> [TRY IT]: Once you have located the line containing "apiculteur APIPROTEC 51 PRO" in the material below, return it exactly along with each line after it through the line containing "Mentions légales".
**** TASK INPUTS ****
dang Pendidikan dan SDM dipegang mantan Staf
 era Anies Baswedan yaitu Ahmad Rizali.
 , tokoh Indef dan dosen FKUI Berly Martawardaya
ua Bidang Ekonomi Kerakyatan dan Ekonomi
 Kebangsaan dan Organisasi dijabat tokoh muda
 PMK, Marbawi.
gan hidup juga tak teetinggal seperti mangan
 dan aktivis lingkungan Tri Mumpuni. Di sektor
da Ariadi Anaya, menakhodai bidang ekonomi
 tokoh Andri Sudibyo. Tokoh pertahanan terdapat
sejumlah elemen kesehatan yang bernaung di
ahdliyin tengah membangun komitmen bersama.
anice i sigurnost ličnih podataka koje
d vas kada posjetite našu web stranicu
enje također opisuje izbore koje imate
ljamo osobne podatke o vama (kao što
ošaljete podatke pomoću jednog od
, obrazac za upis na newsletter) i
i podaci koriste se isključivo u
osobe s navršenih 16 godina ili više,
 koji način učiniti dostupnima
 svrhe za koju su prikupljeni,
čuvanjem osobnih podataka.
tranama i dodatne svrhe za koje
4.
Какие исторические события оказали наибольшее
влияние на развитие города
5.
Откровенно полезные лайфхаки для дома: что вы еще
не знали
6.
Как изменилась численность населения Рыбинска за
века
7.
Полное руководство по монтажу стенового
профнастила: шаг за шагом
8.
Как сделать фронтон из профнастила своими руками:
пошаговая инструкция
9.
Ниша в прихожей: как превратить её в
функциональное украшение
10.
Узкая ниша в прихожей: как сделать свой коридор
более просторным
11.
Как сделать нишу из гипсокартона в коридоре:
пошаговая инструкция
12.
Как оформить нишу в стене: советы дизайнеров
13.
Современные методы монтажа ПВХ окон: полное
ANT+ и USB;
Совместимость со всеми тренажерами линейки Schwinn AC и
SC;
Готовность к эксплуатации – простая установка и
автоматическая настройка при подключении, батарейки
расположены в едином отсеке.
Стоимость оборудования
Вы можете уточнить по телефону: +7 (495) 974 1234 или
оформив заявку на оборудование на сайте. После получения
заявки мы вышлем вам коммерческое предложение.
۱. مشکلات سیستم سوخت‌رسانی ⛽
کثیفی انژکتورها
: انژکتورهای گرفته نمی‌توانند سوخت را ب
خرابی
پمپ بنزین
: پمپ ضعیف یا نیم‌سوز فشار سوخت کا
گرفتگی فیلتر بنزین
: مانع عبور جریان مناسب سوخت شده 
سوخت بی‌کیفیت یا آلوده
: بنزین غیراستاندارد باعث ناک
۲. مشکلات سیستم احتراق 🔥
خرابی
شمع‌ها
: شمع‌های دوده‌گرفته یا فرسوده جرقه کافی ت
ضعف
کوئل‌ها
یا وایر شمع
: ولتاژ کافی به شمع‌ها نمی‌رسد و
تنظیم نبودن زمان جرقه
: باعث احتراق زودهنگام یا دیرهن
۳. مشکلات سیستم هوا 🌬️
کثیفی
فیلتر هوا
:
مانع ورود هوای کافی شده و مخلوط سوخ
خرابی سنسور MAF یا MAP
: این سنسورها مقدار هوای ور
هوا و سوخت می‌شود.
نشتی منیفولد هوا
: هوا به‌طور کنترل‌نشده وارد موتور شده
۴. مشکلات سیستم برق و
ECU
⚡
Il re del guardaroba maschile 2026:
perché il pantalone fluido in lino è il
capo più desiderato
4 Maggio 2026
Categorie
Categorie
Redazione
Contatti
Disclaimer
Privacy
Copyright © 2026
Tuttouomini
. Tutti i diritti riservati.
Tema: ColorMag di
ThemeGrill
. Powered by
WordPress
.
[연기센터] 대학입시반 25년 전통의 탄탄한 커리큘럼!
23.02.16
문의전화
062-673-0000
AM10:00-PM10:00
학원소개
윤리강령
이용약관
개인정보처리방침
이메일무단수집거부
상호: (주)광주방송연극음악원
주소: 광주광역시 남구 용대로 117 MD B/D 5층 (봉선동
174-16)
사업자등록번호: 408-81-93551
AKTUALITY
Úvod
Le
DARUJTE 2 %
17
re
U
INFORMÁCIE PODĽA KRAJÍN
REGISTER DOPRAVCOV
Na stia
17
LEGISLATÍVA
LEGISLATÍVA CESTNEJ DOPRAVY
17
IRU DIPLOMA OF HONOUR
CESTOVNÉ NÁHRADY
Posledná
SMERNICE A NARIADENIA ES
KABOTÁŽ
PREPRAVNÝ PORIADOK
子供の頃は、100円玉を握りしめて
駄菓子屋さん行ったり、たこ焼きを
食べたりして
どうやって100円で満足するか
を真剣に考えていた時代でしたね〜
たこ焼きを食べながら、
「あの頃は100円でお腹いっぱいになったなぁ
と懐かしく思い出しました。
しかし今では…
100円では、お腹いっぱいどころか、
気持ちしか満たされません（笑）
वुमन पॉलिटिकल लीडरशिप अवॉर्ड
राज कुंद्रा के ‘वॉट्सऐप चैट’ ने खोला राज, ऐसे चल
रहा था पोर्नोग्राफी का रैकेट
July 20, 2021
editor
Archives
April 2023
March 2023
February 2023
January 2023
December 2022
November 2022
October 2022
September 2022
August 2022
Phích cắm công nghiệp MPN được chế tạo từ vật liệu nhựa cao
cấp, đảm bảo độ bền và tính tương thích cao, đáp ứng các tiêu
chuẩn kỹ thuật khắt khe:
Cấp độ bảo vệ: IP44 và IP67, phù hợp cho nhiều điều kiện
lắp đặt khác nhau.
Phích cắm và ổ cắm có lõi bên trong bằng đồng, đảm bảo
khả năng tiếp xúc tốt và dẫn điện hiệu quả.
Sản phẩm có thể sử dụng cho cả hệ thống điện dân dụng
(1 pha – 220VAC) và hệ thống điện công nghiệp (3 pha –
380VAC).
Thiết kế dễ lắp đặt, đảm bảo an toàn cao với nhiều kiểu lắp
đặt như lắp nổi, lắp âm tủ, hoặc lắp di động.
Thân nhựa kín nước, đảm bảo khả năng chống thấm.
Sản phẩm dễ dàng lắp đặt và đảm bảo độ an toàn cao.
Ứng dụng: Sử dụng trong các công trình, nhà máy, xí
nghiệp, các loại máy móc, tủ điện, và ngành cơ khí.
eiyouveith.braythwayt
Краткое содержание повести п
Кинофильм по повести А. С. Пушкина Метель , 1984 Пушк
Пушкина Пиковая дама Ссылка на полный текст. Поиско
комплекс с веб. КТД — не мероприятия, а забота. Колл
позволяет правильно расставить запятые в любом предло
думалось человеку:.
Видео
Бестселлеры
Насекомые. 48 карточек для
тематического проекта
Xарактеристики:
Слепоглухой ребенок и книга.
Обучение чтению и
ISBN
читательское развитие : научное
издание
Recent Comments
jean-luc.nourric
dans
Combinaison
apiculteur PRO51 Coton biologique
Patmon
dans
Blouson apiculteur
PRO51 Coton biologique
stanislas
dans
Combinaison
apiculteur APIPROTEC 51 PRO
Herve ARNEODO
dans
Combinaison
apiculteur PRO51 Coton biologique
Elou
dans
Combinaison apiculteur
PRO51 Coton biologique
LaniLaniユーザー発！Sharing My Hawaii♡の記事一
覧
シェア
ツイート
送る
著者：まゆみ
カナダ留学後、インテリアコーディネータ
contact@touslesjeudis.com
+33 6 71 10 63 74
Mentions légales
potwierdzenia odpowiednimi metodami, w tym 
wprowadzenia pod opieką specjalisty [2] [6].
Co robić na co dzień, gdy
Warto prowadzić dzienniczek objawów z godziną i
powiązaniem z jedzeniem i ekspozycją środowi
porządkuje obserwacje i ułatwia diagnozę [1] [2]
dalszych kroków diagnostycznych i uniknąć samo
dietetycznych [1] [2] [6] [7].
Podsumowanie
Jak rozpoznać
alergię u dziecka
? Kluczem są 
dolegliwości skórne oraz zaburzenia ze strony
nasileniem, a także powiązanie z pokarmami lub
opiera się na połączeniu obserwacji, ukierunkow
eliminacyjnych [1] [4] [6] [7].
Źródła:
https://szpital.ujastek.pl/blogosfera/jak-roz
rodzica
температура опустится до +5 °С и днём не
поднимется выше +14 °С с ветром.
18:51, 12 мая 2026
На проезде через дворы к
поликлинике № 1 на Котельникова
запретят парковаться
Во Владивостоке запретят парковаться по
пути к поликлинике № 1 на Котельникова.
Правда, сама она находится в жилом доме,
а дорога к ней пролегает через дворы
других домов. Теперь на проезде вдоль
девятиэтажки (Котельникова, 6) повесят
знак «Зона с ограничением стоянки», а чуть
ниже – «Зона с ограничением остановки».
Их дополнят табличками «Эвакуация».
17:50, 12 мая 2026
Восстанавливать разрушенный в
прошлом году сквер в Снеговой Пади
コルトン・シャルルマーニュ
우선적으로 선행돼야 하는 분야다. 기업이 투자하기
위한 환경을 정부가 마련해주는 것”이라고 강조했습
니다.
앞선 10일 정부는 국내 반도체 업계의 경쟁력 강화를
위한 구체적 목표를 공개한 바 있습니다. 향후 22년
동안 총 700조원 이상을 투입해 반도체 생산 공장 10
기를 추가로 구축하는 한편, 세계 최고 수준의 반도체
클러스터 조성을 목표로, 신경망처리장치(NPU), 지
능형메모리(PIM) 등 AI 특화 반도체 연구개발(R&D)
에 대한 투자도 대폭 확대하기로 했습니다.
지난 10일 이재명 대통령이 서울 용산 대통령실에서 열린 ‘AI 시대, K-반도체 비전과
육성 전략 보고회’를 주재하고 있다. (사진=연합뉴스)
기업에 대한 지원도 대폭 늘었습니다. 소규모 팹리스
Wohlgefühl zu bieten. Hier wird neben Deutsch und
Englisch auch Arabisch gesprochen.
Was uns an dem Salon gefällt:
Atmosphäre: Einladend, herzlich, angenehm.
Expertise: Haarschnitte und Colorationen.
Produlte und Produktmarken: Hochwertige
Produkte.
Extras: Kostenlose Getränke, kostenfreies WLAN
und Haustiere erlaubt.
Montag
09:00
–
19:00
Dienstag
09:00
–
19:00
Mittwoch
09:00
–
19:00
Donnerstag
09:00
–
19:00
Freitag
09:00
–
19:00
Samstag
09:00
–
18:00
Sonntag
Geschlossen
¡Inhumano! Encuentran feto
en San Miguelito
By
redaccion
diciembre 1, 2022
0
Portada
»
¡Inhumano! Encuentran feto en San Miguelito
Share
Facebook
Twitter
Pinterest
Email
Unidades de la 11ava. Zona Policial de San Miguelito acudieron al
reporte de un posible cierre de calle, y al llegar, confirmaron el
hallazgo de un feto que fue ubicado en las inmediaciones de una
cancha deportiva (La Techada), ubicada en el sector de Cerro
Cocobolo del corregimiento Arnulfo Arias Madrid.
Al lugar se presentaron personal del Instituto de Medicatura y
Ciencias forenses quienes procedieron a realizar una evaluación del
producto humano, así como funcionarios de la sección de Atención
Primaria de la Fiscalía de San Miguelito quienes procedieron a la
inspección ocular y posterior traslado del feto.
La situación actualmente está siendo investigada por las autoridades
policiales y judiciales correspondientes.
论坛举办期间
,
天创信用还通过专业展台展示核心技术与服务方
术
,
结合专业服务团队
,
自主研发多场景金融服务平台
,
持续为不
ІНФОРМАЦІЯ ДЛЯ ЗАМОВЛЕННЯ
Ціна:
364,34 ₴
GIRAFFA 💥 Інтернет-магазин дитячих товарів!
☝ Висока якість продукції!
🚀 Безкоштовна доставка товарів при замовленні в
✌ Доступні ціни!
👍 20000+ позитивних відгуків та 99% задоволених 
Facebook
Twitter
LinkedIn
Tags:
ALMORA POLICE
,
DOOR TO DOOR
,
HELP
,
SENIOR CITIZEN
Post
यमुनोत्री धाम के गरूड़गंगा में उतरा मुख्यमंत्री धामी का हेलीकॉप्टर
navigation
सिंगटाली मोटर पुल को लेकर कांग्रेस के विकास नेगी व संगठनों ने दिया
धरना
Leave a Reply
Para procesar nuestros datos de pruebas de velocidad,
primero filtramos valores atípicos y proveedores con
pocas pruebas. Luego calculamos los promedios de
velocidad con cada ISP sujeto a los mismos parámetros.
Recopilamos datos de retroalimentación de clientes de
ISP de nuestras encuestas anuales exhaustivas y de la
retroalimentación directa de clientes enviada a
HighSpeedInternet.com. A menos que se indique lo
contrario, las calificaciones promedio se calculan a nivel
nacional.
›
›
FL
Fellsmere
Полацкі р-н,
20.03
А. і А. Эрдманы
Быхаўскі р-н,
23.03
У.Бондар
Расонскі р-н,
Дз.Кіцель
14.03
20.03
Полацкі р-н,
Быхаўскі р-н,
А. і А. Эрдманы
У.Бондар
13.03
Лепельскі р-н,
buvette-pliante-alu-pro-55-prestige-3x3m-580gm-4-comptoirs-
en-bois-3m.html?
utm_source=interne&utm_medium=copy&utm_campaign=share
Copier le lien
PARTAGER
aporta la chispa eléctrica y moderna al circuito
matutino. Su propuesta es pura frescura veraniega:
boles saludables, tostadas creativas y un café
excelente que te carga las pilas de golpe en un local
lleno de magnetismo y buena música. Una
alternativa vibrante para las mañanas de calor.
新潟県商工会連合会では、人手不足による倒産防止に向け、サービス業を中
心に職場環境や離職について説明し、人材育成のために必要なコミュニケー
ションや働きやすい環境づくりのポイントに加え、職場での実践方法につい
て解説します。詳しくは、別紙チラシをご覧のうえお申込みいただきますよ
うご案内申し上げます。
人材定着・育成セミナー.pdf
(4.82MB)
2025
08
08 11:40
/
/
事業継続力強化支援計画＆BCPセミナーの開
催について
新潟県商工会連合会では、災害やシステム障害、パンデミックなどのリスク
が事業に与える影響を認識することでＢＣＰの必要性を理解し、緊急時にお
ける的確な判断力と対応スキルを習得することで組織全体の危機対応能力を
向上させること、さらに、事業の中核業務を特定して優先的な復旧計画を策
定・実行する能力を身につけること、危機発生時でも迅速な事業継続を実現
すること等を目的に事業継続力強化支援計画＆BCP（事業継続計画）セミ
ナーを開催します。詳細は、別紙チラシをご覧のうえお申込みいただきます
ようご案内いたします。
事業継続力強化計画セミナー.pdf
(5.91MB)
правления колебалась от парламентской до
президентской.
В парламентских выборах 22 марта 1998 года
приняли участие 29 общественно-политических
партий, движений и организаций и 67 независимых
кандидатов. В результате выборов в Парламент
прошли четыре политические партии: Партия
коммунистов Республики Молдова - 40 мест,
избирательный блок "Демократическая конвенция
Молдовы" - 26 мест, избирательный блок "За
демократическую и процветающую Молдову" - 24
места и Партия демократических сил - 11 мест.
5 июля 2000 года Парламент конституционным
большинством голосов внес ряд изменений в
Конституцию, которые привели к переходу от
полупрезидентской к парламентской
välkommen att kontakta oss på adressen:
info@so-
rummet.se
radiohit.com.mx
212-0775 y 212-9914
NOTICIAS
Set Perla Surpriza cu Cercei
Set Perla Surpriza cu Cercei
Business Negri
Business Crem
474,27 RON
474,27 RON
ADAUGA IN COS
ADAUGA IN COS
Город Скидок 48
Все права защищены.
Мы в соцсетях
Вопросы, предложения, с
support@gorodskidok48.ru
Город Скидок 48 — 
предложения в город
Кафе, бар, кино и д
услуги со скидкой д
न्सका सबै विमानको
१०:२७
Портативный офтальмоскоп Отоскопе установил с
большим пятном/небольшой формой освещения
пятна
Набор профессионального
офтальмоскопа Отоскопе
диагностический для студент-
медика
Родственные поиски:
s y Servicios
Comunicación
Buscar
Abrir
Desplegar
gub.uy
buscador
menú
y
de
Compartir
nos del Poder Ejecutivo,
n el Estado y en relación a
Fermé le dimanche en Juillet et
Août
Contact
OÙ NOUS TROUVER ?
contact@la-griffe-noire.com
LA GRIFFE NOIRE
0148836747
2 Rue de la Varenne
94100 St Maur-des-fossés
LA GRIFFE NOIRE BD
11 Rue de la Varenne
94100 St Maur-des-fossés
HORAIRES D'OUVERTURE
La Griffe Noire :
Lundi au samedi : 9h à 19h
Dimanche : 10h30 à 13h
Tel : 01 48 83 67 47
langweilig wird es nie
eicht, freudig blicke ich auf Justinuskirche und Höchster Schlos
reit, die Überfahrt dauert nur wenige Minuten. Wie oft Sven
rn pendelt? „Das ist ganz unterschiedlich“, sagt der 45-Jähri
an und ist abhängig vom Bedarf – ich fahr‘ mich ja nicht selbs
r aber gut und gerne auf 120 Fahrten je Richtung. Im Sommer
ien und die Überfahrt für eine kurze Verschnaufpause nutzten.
****
> [RESPONSE BOX]:
apiculteur APIPROTEC 51 PRO
Herve ARNEODO
dans
Combinaison
apiculteur PRO51 Coton biologique
Elou
dans
Combinaison apiculteur
PRO51 Coton biologique
LaniLaniユーザー発！Sharing My Hawaii♡の記事一
覧
シェア
ツイート
送る
著者：まゆみ
カナダ留学後、インテリアコーディネータ
contact@touslesjeudis.com
+33 6 71 10 63 74
Mentions légales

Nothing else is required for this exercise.